A 600-engineer fintech has outgrown its single GitLab Omnibus box. It runs on one large VM, the Postgres data directory is 400 GB and growing, CI artifacts have filled the disk twice this quarter, and the last upgrade meant a two-hour maintenance window because everything — web, Sidekiq, Gitaly, Postgres, Redis, the registry — lives on one host that cannot be scaled or patched without taking the whole platform down. The mandate from the VP of Engineering is blunt: “I want GitLab to be a platform service, not a pet. It should survive a node dying, scale Runners for the Monday-morning pipeline storm, and let us patch app pods without a maintenance window.” This guide is the concrete path to that: GitLab self-managed on Kubernetes via the official Helm chart, with stateful services externalized — managed PostgreSQL, managed Redis, and S3-compatible object storage for everything large — so the in-cluster footprint is stateless, horizontally scalable, and upgradeable in place.

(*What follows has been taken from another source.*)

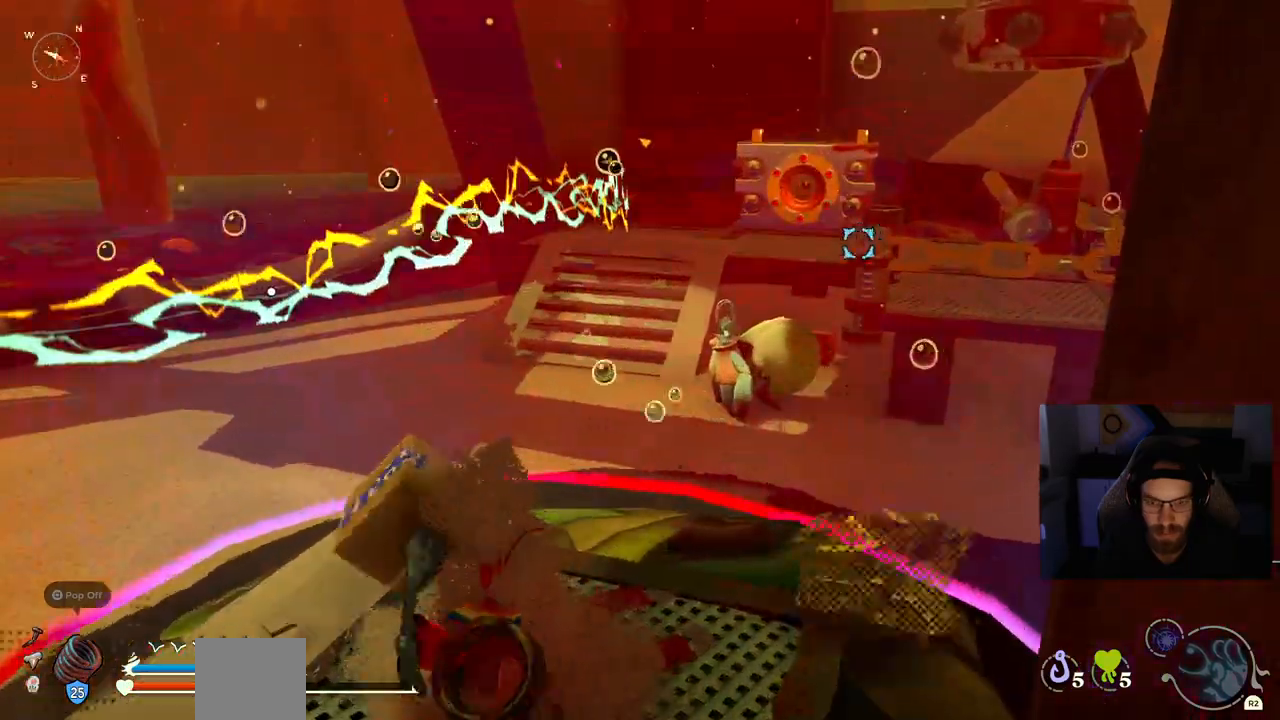
{"buttons": [], "right_stick": "center", "events": [[33, "L2", "up"]]}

The architectural rule that makes this work, and the one teams get wrong: GitLab on Kubernetes is only operable when the data lives outside the cluster. The chart will happily run a bundled Postgres, Redis, and MinIO so a demo comes up in ten minutes — but those bundled components are explicitly not for production. You externalize Postgres and Redis to managed services with backups and failover, you push every large blob (LFS, artifacts, uploads, the container registry, packages, Terraform state, backups) to object storage, and what remains in-cluster — Webservice (Puma), Sidekiq, Gitaly, Toolbox, Registry, Shell — becomes the part you can scale and upgrade freely. Gitaly is the one deliberate exception: it is stateful by design and stays on a PersistentVolume, because Git repositories are not object-storage-shaped.

Prerequisites

Target topology

Deploy GitLab Self-Managed on Kubernetes with the Official Helm Chart and Object Storage — topology

The cluster holds the stateless and scalable GitLab tier: Webservice (the Puma web/API workers behind the GitLab UI and the Git HTTPS API), Sidekiq (background jobs — repository housekeeping, CI bookkeeping, email, webhooks), the container Registry, GitLab Shell (SSH Git access), Toolbox (backups and rake tasks), and the NGINX Ingress that fronts them. The one stateful in-cluster service is Gitaly, which owns the Git repositories on a PersistentVolume.

Everything durable and heavy lives outside the cluster: PostgreSQL (Aurora) holds the relational state, Redis (ElastiCache) handles caching, sessions, and the Sidekiq queue, and a set of S3 buckets absorbs LFS objects, CI artifacts, uploads, packages, the registry’s image layers, Terraform state, and backups. GitLab Runners register against this control plane and run as ephemeral pods (or on a separate node pool) so the Monday pipeline storm scales independently of the GitLab app itself. Identity flows from Entra ID (federated via SAML/OIDC) for SSO; secrets are injected from HashiCorp Vault; Akamai fronts the public ingress for global TLS, caching, and WAF/bot protection.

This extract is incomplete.